### THE INPUT
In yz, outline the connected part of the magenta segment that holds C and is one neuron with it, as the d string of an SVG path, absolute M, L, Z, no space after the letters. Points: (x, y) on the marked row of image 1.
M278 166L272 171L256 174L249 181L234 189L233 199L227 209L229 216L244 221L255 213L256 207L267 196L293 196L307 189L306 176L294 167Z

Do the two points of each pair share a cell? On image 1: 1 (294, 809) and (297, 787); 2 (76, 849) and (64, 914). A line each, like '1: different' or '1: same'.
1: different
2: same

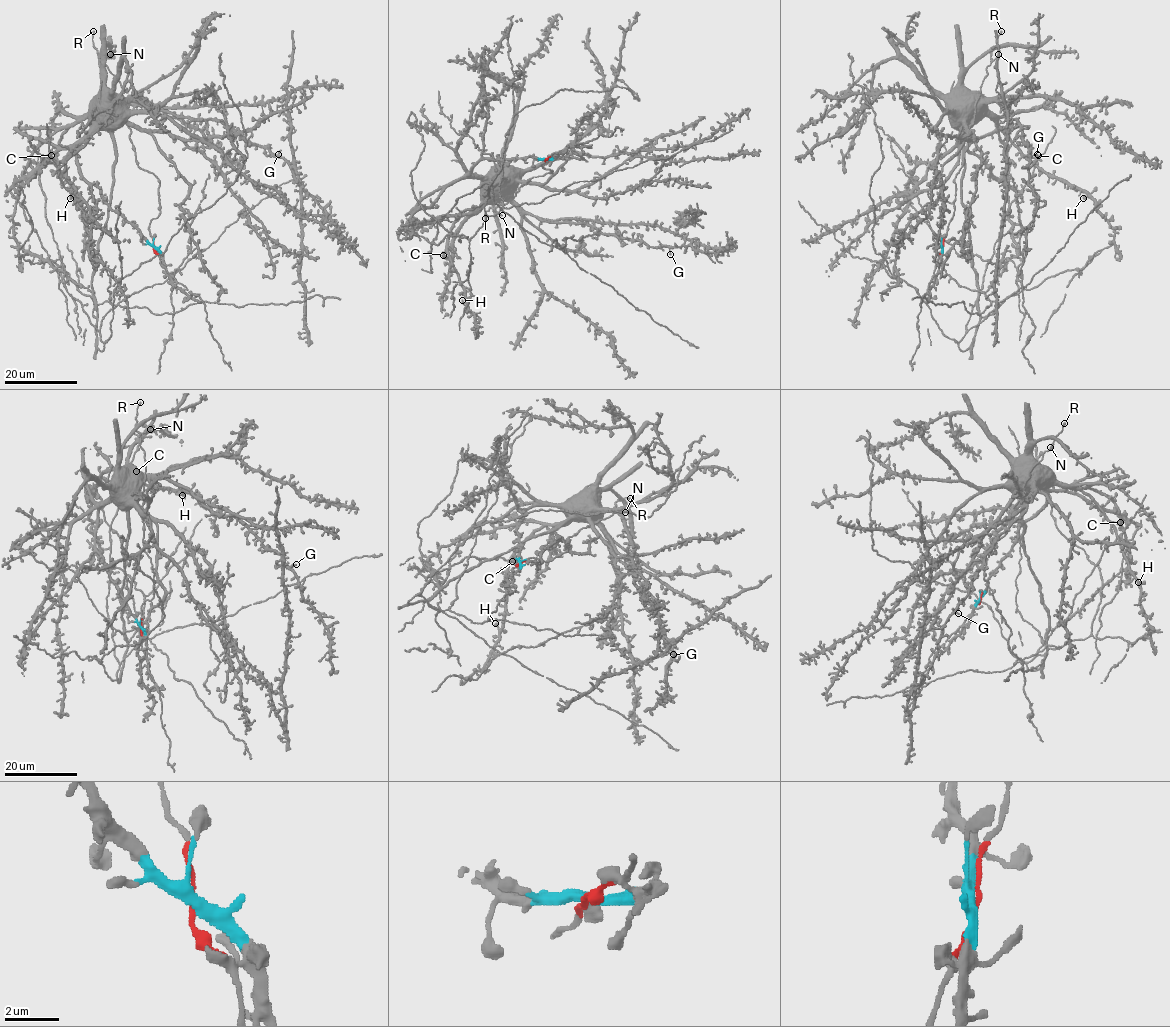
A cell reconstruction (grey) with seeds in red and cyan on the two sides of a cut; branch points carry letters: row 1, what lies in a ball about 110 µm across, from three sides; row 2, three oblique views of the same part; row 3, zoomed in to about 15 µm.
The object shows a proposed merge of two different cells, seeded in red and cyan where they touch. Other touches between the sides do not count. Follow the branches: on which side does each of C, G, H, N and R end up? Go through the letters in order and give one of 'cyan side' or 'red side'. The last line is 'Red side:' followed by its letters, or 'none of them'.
C: cyan side
G: cyan side
H: cyan side
N: red side
R: red side
Red side: N, R

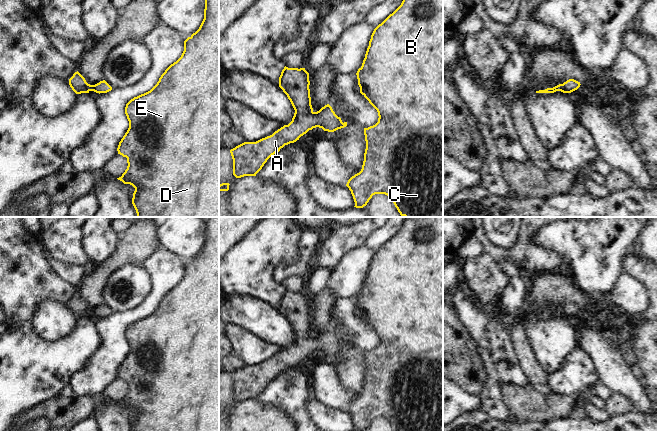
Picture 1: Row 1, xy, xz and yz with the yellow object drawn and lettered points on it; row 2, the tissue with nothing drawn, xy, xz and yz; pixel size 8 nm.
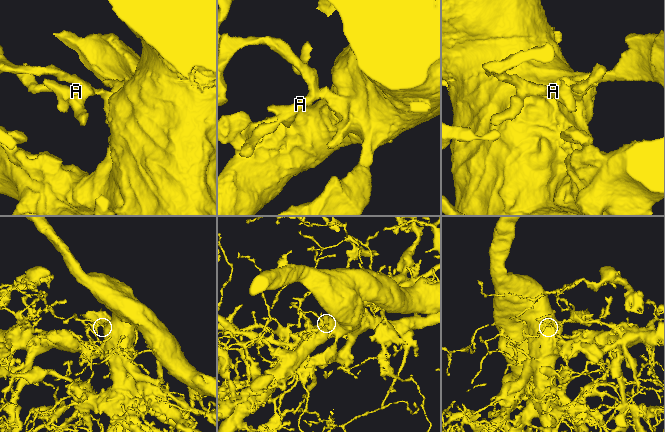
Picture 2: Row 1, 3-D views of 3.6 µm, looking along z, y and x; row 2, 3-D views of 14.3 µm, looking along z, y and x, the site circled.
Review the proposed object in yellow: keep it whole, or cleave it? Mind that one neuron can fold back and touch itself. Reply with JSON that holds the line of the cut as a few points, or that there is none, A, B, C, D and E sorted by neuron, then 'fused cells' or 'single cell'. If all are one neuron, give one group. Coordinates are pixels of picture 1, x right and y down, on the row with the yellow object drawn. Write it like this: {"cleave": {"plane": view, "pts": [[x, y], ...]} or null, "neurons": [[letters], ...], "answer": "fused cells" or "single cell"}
{"cleave": null, "neurons": [["A", "B", "C", "D", "E"]], "answer": "single cell"}

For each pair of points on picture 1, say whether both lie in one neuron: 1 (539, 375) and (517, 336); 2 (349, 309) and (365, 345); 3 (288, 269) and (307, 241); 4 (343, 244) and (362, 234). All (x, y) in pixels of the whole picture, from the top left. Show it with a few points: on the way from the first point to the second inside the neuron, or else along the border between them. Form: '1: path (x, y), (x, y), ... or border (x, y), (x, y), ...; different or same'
1: path (530, 365), (522, 346); same
2: path (349, 318), (361, 330), (364, 336); same
3: path (296, 264), (304, 256), (306, 249); same
4: path (348, 239), (357, 234); same

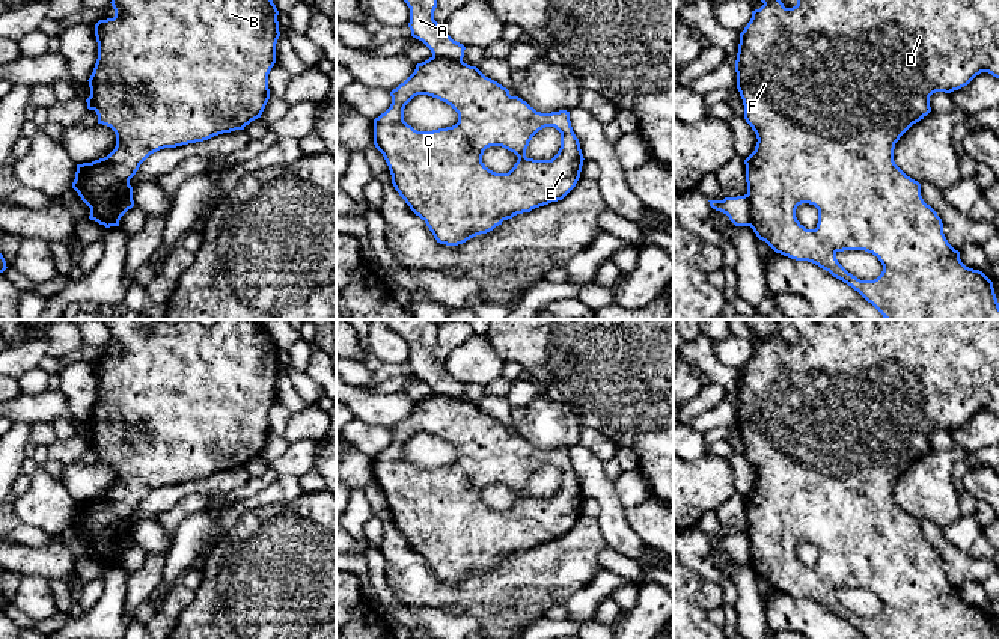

### WORK TO BE COMPLETED
Once the images are set aside, retype all of the material above exactly.

### ANSWER TO THIS TASK
In yz, outline the connected part of the magenta segment that holds C and is one neuron with it, as the d string of an SVG path, absolute M, L, Z, no space after the letters. Points: (x, y) on the marked row of image 1.
M278 166L272 171L256 174L249 181L234 189L233 199L227 209L229 216L244 221L255 213L256 207L267 196L293 196L307 189L306 176L294 167Z

Do the two points of each pair share a cell? On image 1: 1 (294, 809) and (297, 787); 2 (76, 849) and (64, 914). A line each, like '1: different' or '1: same'.
1: different
2: same

A cell reconstruction (grey) with seeds in red and cyan on the two sides of a cut; branch points carry letters: row 1, what lies in a ball about 110 µm across, from three sides; row 2, three oblique views of the same part; row 3, zoomed in to about 15 µm.
The object shows a proposed merge of two different cells, seeded in red and cyan where they touch. Other touches between the sides do not count. Follow the branches: on which side does each of C, G, H, N and R end up? Go through the letters in order and give one of 'cyan side' or 'red side'. The last line is 'Red side:' followed by its letters, or 'none of them'.
C: cyan side
G: cyan side
H: cyan side
N: red side
R: red side
Red side: N, R

Picture 1: Row 1, xy, xz and yz with the yellow object drawn and lettered points on it; row 2, the tissue with nothing drawn, xy, xz and yz; pixel size 8 nm.
Picture 2: Row 1, 3-D views of 3.6 µm, looking along z, y and x; row 2, 3-D views of 14.3 µm, looking along z, y and x, the site circled.
Review the proposed object in yellow: keep it whole, or cleave it? Mind that one neuron can fold back and touch itself. Reply with JSON that holds the line of the cut as a few points, or that there is none, A, B, C, D and E sorted by neuron, then 'fused cells' or 'single cell'. If all are one neuron, give one group. Coordinates are pixels of picture 1, x right and y down, on the row with the yellow object drawn. Write it like this: {"cleave": {"plane": view, "pts": [[x, y], ...]} or null, "neurons": [[letters], ...], "answer": "fused cells" or "single cell"}
{"cleave": null, "neurons": [["A", "B", "C", "D", "E"]], "answer": "single cell"}

For each pair of points on picture 1, say whether both lie in one neuron: 1 (539, 375) and (517, 336); 2 (349, 309) and (365, 345); 3 (288, 269) and (307, 241); 4 (343, 244) and (362, 234). All (x, y) in pixels of the whole picture, from the top left. Show it with a few points: on the way from the first point to the second inside the neuron, or else along the border between them. Form: '1: path (x, y), (x, y), ... or border (x, y), (x, y), ...; different or same'
1: path (530, 365), (522, 346); same
2: path (349, 318), (361, 330), (364, 336); same
3: path (296, 264), (304, 256), (306, 249); same
4: path (348, 239), (357, 234); same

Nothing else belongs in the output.